Required work:
The records should be repeated word for word, pictures excluded.

Data shown:
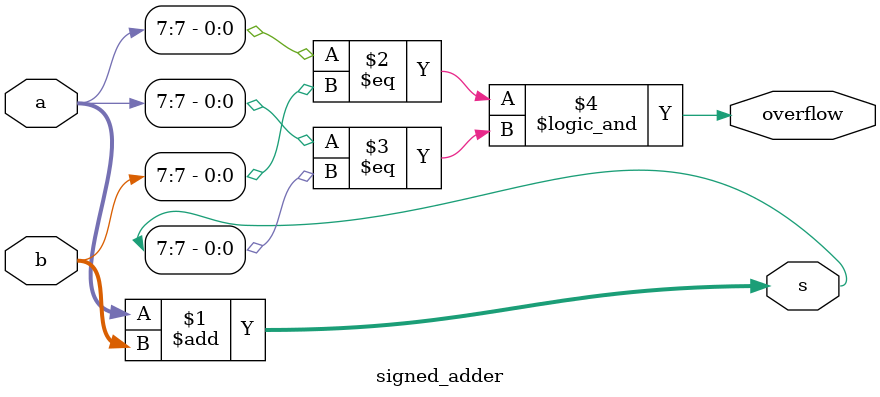
<source format=v>

module signed_adder(input [7:0] a,
    input [7:0] b,
    output [7:0] s,
    output overflow
); 

// The numbers a and b are added to the output s. 
// assign the occurence of the signed overflow of a and b to the output overflow.
// a signed overflow occurs if the most significant bits of a and b are low and the most significant bit of s is high
// a signed overflow may also occur if the most significant bits of a and b are high and the most significant bit of s is low


assign s = a + b;
assign overflow = (a[7] == b[7] && a[7] == s[7]); 

endmodule

</source>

Answer for the task:
<source format=v>

module signed_adder(input [7:0] a,
    input [7:0] b,
    output [7:0] s,
    output overflow
); 

// The numbers a and b are added to the output s. 
// assign the occurence of the signed overflow of a and b to the output overflow.
// a signed overflow occurs if the most significant bits of a and b are low and the most significant bit of s is high
// a signed overflow may also occur if the most significant bits of a and b are high and the most significant bit of s is low


assign s = a + b;
assign overflow = (a[7] == b[7] && a[7] == s[7]); 

endmodule

</source>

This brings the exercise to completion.